Me hago un ovillo en la cama.

—Un poquito más, mamá… –murmuro entre sueños.

De repente, noto algo en mi sexo. ¡Oh, joder! Abro los ojos de golpe. Abel se encuentra entre mis piernas, por supuesto. Alza la cabeza y me mira con una gran sonrisa. Yo se la devuelvo, todavía con el sueño pegado a mi piel.

—Creo que no soy tu madre –dice, soltando una risita.

Chasqueo la lengua y me froto los ojos. El sol entra con fuerza por la ventana. Me pregunto qué hora será. Nos fuimos de la fiesta de Cyn a las tres y llegamos a su piso a las tres y media como mucho. Pero claro, después estuvimos jugando un par de horas más… Hasta que ha empezado a amanecer. Entonces nos hemos derrumbado en la cama, sudados y cansados, y nos hemos quedado dormidos. Me llevo la mano al sexo, recordando la maravillosa noche. ¡Au! Lo cierto es que me escuece un poquito.

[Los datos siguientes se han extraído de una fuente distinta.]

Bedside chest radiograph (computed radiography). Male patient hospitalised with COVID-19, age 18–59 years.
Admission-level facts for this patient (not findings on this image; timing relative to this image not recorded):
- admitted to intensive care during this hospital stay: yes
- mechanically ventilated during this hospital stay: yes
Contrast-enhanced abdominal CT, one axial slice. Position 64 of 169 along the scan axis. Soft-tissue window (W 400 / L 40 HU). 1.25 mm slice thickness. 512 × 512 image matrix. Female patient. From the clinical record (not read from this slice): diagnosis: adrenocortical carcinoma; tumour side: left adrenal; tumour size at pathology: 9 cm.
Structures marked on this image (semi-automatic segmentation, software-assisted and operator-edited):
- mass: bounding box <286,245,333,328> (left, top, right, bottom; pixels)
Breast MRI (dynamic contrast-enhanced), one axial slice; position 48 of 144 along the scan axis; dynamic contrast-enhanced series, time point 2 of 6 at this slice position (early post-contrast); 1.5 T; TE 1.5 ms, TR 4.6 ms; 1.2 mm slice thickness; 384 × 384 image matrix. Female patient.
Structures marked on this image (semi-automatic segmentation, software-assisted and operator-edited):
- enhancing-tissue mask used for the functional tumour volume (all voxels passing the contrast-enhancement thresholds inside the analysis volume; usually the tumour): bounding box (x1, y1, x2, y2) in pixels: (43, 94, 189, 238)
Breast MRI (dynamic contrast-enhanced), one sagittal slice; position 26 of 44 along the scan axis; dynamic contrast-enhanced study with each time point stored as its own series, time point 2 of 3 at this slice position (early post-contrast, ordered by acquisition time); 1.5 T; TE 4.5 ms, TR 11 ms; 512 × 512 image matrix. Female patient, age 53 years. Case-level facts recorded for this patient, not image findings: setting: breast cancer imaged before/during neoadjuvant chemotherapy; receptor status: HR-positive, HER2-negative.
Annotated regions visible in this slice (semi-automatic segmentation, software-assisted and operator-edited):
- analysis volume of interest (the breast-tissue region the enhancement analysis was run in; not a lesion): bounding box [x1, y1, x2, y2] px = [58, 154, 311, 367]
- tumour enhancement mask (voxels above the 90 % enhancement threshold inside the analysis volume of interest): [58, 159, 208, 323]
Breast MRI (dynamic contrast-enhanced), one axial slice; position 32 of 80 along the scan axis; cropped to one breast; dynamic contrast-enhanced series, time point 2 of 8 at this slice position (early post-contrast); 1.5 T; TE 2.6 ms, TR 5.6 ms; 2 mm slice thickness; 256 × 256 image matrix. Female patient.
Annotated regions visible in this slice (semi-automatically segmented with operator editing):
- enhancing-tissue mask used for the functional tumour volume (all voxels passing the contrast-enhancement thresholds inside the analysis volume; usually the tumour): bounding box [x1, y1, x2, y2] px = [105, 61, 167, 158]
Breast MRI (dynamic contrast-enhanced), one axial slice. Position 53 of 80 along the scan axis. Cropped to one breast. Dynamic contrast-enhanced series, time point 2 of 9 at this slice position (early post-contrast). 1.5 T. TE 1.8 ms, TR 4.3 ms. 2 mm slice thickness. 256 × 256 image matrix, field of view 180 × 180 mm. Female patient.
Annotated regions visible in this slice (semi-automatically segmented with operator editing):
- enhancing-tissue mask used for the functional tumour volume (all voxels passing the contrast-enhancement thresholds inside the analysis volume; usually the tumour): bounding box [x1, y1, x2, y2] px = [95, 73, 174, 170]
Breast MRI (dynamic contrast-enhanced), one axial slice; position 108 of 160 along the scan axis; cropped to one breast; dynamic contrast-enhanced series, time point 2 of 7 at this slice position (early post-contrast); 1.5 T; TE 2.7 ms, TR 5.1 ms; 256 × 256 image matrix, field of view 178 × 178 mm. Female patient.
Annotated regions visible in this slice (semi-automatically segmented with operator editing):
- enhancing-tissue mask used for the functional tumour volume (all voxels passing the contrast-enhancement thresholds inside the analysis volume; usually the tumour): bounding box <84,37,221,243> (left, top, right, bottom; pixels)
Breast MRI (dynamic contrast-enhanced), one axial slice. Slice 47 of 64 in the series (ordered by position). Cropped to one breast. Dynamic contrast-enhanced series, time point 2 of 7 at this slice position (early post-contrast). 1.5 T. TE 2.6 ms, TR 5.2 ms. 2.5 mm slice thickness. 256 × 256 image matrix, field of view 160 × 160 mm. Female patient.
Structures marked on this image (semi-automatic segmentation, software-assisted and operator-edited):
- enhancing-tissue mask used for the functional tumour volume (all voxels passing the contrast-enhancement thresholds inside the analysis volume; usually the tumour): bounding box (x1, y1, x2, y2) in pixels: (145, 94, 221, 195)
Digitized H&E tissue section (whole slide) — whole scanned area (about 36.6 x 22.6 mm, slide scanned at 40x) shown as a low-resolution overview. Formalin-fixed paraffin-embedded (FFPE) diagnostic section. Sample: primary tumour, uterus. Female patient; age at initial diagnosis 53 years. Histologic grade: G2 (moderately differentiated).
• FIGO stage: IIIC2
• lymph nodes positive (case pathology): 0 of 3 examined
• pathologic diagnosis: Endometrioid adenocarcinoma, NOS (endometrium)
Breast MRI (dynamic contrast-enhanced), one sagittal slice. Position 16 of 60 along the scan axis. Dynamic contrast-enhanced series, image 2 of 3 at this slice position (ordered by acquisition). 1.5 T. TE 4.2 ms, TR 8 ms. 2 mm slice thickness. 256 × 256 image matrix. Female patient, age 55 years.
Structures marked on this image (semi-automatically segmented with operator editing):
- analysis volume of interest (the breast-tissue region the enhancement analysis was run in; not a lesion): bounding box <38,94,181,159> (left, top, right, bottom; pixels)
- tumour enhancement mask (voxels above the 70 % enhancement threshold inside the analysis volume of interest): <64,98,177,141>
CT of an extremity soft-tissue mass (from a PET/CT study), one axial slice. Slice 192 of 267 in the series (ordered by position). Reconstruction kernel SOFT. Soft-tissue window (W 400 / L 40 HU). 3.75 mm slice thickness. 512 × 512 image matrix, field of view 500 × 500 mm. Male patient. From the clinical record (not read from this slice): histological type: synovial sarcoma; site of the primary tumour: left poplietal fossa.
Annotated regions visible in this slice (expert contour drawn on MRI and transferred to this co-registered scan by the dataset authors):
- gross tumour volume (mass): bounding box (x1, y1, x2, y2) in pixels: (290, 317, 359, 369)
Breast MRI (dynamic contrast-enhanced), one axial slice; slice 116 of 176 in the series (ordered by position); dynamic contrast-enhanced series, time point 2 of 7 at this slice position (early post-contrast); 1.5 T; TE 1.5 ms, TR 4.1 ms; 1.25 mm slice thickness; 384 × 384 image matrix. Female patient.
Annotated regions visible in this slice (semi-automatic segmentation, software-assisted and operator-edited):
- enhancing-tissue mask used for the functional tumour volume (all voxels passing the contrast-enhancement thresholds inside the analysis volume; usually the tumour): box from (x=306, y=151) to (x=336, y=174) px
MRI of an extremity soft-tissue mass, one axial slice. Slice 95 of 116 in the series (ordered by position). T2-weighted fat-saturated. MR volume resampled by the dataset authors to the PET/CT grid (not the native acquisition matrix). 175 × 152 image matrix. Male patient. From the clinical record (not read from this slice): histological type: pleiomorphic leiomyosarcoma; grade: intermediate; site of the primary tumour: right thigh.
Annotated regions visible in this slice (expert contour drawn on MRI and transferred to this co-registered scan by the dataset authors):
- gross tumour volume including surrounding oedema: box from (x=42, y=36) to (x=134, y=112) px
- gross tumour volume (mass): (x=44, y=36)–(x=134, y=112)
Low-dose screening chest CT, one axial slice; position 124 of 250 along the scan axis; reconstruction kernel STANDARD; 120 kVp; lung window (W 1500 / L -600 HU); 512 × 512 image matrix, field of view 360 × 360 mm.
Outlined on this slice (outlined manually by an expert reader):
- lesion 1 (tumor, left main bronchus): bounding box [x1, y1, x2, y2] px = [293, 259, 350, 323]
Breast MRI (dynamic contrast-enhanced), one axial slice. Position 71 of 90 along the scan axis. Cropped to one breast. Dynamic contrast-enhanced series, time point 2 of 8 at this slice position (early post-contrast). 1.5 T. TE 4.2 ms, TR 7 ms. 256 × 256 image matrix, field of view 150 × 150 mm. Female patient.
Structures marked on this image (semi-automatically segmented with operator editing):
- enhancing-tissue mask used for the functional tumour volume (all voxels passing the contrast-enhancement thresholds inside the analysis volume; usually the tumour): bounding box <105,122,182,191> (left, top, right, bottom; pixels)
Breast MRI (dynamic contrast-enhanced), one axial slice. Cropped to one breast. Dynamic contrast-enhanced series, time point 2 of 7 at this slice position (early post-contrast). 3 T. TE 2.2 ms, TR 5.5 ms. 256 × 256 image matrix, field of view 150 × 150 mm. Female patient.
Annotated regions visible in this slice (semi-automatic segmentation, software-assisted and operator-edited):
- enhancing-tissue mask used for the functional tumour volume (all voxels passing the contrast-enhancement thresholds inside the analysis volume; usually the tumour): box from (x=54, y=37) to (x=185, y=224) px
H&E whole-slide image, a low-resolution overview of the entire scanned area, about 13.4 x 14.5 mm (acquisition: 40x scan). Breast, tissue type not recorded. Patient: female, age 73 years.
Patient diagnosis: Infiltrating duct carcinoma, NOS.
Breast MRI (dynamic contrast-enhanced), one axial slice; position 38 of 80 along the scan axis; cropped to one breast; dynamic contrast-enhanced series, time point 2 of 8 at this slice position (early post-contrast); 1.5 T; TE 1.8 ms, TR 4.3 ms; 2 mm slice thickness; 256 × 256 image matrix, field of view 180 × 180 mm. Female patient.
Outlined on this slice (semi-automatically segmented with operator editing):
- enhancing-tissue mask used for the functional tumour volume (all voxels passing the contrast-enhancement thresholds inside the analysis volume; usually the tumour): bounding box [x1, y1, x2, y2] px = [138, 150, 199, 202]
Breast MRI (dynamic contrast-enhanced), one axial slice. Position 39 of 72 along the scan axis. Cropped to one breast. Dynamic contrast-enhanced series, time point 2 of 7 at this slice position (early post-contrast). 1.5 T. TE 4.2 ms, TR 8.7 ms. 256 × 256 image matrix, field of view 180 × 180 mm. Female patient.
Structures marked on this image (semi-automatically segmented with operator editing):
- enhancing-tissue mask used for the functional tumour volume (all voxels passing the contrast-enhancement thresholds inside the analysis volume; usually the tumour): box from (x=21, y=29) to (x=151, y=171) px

—¿Qué hora es? –le pregunto, colocándome de lado. Él sube hacia mí y se coloca a mi espalda. Me abraza y me besa los hombros.

—Las once.

Gruño y cierro los ojos. Pero me molesta la luz. Y encima hace un poco de calor. No sé si aquí habrá aire acondicionado como en su enorme casa. Me giro hacia él y le contemplo con su aspecto matutino. ¿Habrá ido a arreglarse mientras yo dormía? Luce perfecto, con la piel radiante, aunque eso sí, el pelo lo tiene revuelto y aún hay signos de sueño en su rostro. Lo acerco hacia mí para darle un pequeño beso en los labios. Los separo y busco su lengua, agarrándolo de la cintura y apretujándome contra él. Deslizo las manos hasta su culo y se lo estrujo.

—Ahora no va a poder ser –me dice, apartándose.

Suspiro con desilusión. Lo cierto es que yo ya estaba empezando a excitarme y, por lo que puedo ver, él tampoco se queda atrás. Acerco la mano a su boxer y le acaricio por encima. De inmediato su miembro responde a mis dedos y se endurece bajo ellos.

—Hoy no va a haber sexo mañanero. –Me da un pellizco en las nalgas y se aparta, levantándose de golpe.

Yo me estiro en la cama intentando atraparlo. Lo miro con ojitos de perro abandonado, pero él se ríe y me da la espalda. Observo su cuerpo desde abajo. Es tan alto, y está tan bien formado. Me encanta recorrer con la mirada todo su cuerpo.

—¿Y cuál es el motivo de que no lo haya? –pregunto, haciéndome la remolona en la cama.

—Vamos a ir a comer a un lugar especial. –Me sonríe y luego sale de la habitación.

Segundos después vuelve totalmente desnudo. Se apoya en el marco de la puerta y se muestra ante mí en todo su esplendor. Sé que le encanta hacerlo. Le gusta mirar mi cara de admiración. Me paso la lengua por los labios al imaginar su miembro en mi boca. Luego dirijo la vista a su rostro y me pierdo en sus misteriosos ojos. Lo cierto es que con el pelo un poco más corto también está muy atractivo. Diría que incluso más.

—¿Ah, sí? ¿No me digas que a Le Paradise?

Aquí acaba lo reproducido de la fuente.